- [Requirement]: The word "page" marks the lines to find; copy every such line from the data below.

- [Records for this task]:

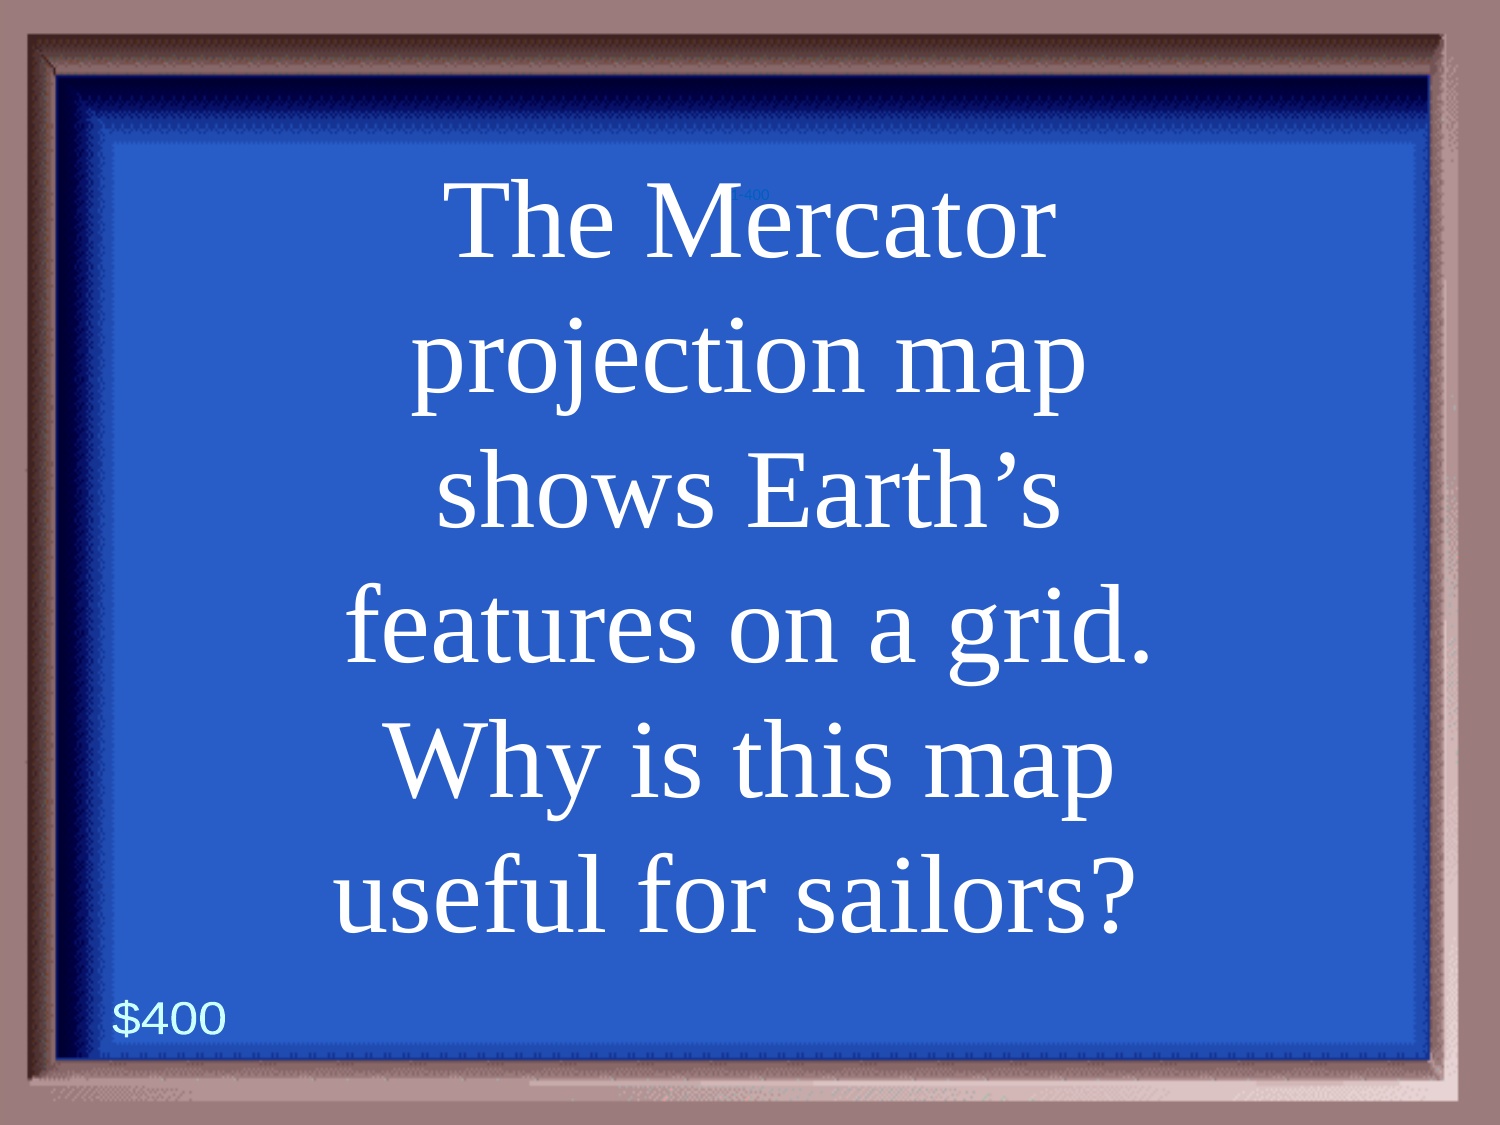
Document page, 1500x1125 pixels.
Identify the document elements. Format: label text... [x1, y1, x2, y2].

text_box The Mercator projection map shows Earth’s features on a grid. Why is this map useful for sailors? [287, 137, 1213, 963]
picture [0, 0, 1500, 1125]
title 1-400 [112, 99, 1388, 288]
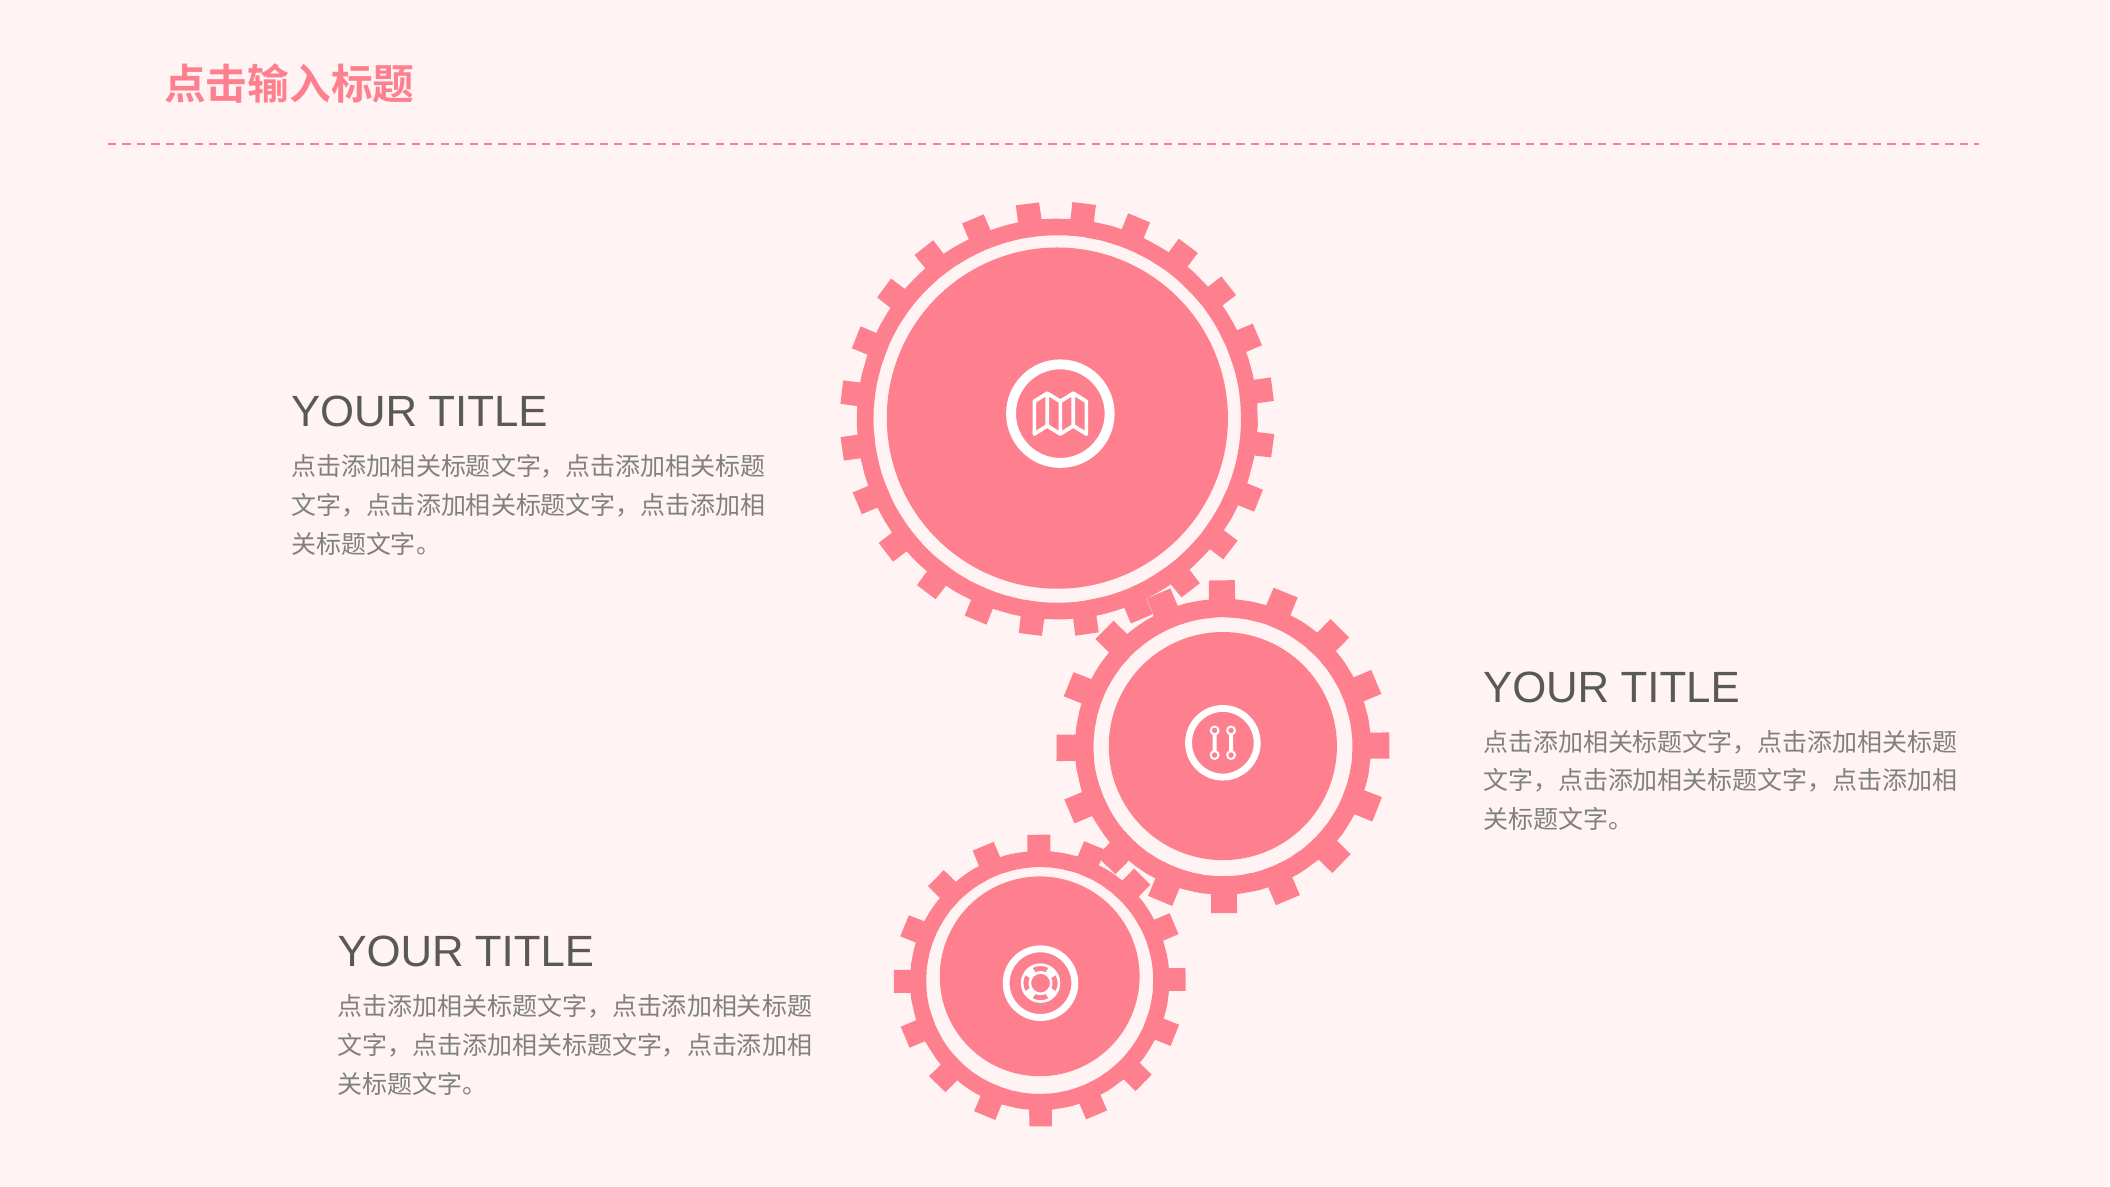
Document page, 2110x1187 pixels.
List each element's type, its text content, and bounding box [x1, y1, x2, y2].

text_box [276, 207, 1997, 1108]
text_box 点击输入标题 [148, 49, 431, 116]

- [Answer to this exercise]:
Document page, 1500x1125 pixels.
Document page, 2110x1187 pixels.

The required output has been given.